Deolinda Serralheiro

          A liturgia deste domingo convida-nos a amar os outros como Deus nos ama, isto é, a viver no amor, que é o cerne da nossa experiência cristã. O que Deus pede a cada crente, é que permita que Deus inunde o seu próprio coração do amor, que nos vem de Deus e que de nós brota para o irmão e a irmã. Isto exige uma constante passagem do amor egoísta ao amor altruísta e oblativo.
          O evangelho diz-nos, de forma inequívoca, que toda a revelação de Deus se resume no amor, amor a Deus e amor aos irmãos e irmãs. Os dois mandamentos não podem separar-se: “amar a Deus” é cumprir a sua vontade e estabelecer com os irmãos e as irmãs relações de amor, de solidariedade, de partilha, de serviço, até ao dom total da vida. O resto é explicação, desenvolvimento, aplicação à vida prática dessas duas coordenadas fundamentais da vida cristã.

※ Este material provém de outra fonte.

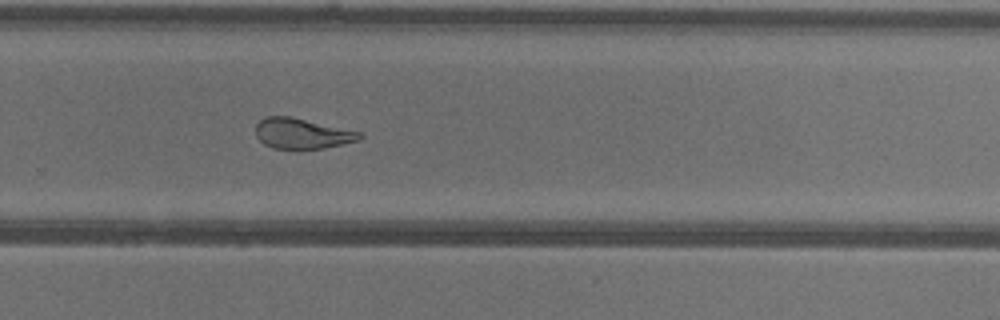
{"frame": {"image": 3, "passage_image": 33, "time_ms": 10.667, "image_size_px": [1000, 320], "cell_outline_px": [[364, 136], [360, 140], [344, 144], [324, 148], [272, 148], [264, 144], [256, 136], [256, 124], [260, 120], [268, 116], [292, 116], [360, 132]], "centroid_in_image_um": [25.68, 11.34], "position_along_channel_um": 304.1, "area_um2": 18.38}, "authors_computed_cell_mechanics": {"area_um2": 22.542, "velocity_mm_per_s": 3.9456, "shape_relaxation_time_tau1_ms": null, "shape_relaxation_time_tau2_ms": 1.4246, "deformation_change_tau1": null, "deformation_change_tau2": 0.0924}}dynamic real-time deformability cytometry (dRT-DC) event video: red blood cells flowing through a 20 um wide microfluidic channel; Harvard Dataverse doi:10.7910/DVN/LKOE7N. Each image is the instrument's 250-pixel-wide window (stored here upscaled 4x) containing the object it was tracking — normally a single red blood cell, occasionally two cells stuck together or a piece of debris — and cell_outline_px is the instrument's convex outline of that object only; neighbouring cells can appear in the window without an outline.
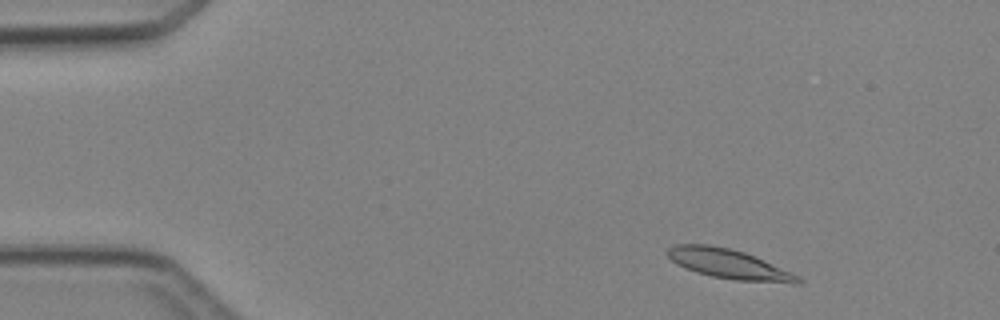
{"species": "Egyptian fruit bat (a non-hibernating species)", "species_latin": "Rousettus aegyptiacus", "temperature_condition": "cold", "stored_images_in_passage": 2, "camera_frame_rate_fps": 3000, "um_per_image_px": 0.085, "animal": {"sex": "female"}, "frame": {"image": 1, "passage_image": 1, "time_ms": 0.0, "image_size_px": [1000, 320], "cell_outline_px": [[804, 280], [800, 284], [792, 284], [736, 280], [712, 276], [696, 272], [672, 260], [664, 252], [668, 248], [676, 244], [708, 244], [728, 248], [744, 252], [764, 260], [792, 272], [800, 276]], "centroid_in_image_um": [62.02, 22.45], "position_along_channel_um": 23.0, "area_um2": 22.48}}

O Mestre sabe que nós temos necessidade de ler, como quem escuta e medita, este duplo mandamento da Lei de Deus, porque tanto um como outro se nos tornam difíceis de praticar. Criados por Deus e para Deus, e dele dependentes em tudo, como o centro vital de onde nos vem todo o ser, existir e agir, estamos contaminados com profundas raízes malignas, que invertem esta ordem, que poderia ser natural, fazendo-nos rodopiar em volta de nós mesmos, quais narcisistas, que se comprazem na contemplação de si mesmos e da obra das suas mãos. Amar a Deus e ao próximo é um dom e uma tarefa nunca acabada, porque o limite do amor é amar sem limites, em fidelidade criativa.
          Na primeira leitura, o Senhor adverte-nos de que, apesar do amor devido ao próximo ser universal e incondicional, há no entanto, uma certa categoria de pessoas que, à partida, devemos amar. Se o não fizermos, irritaremos o Senhor. Estas pessoas são
o estrangeiro, o pobre, a viúva, aqueles que Deus mais protege, porque normalmente são menos amados por nós. Deus não aceita a perpetuação de situações intoleráveis de injustiça, de arbitrariedade, de opressão, de desrespeito pelos direitos e pela dignidade dos mais pobres e dos mais débeis. Qualquer injustiça ou arbitrariedade praticada contra um irmão ou uma irmã mais pobre ou mais débil é um crime grave contra Deus, que nos afasta da comunhão com Ele e nos coloca fora do âmbito da Aliança.
          Na segunda leitura, Paulo elogia a comunidade de Tessalónica, por ter crescido na comunhão com o Pai, em Jesus Cristo, cumprindo o mandamento do amor pelo acolhimento a Deus e aos irmãos e irmãs. É uma comunidade cristã modelo,
que, apesar da hostilidade e da perseguição, aprendeu a percorrer, com Cristo e com Paulo, o caminho do amor e do dom da vida, tornando-se semente de fé e de amor, que deu frutos em outras comunidades cristãs do mundo grego. Este percurso interpela-nos a nós, hoje, que também integramos comunidades paroquiais e que formamos comunidades de trabalho. Que testemunho cristão damos nós aí? Que acolhimento fazemos às pessoas? Como lhes revelamos o amor com que Deus as ama?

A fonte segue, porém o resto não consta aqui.